How many lines in the data below contain the string "watch" with matching case? Count them and give only the number.

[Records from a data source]
□ □ □

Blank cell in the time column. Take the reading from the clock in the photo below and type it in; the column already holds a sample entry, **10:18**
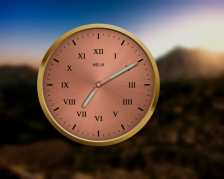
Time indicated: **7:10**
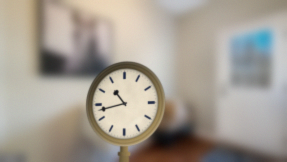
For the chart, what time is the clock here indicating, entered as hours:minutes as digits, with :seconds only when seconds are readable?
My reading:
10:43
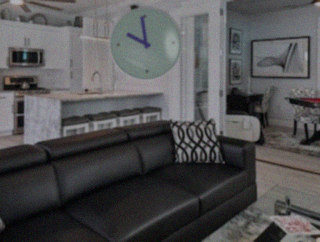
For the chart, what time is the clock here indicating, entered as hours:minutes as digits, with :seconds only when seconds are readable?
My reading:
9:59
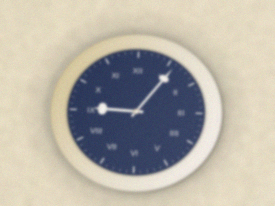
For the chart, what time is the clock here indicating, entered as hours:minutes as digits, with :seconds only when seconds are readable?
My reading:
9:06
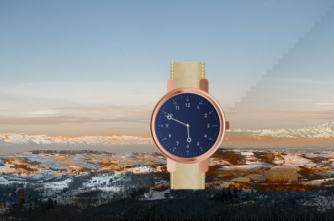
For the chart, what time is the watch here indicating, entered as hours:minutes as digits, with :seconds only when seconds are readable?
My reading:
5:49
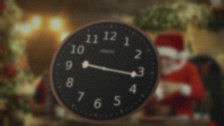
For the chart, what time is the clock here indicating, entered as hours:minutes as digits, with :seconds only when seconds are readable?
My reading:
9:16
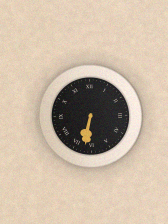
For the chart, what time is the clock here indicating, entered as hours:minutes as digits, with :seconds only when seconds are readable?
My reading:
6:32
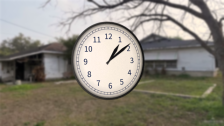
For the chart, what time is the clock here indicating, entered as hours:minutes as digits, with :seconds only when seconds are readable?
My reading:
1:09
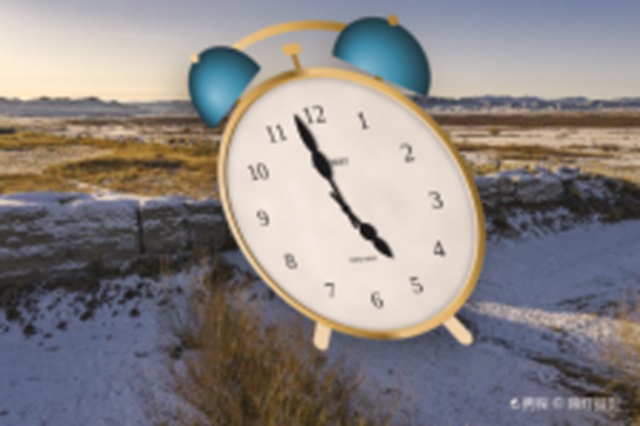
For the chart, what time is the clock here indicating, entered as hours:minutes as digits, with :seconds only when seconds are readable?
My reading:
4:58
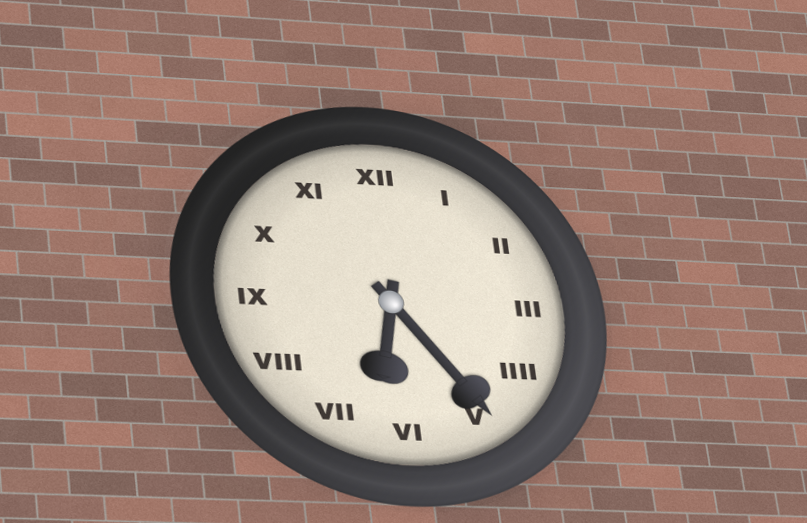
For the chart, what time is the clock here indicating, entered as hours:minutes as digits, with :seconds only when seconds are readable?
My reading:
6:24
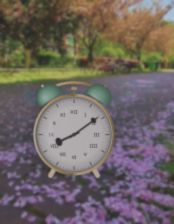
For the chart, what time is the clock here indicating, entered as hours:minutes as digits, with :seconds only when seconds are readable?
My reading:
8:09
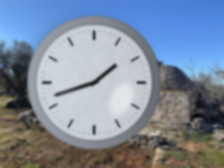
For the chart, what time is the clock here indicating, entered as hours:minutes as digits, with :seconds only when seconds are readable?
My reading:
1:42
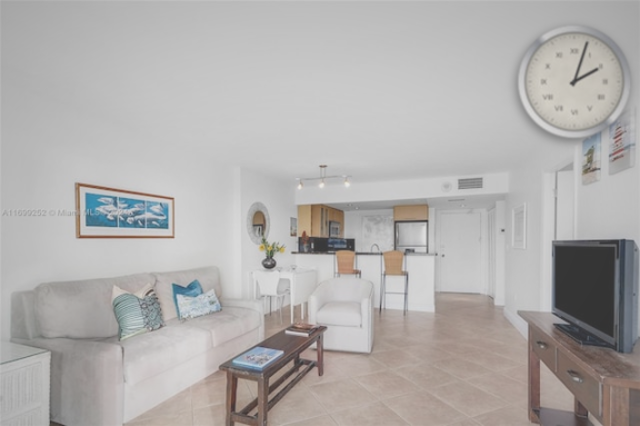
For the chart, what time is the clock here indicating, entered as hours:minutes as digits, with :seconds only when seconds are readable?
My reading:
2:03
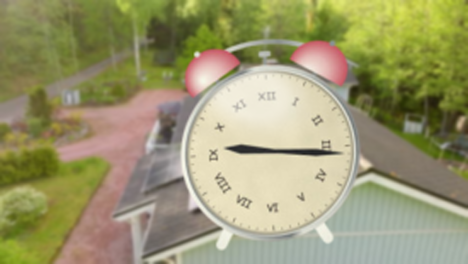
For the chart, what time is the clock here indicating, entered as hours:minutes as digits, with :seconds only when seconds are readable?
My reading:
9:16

□ □ □

* _Response to this exercise_
1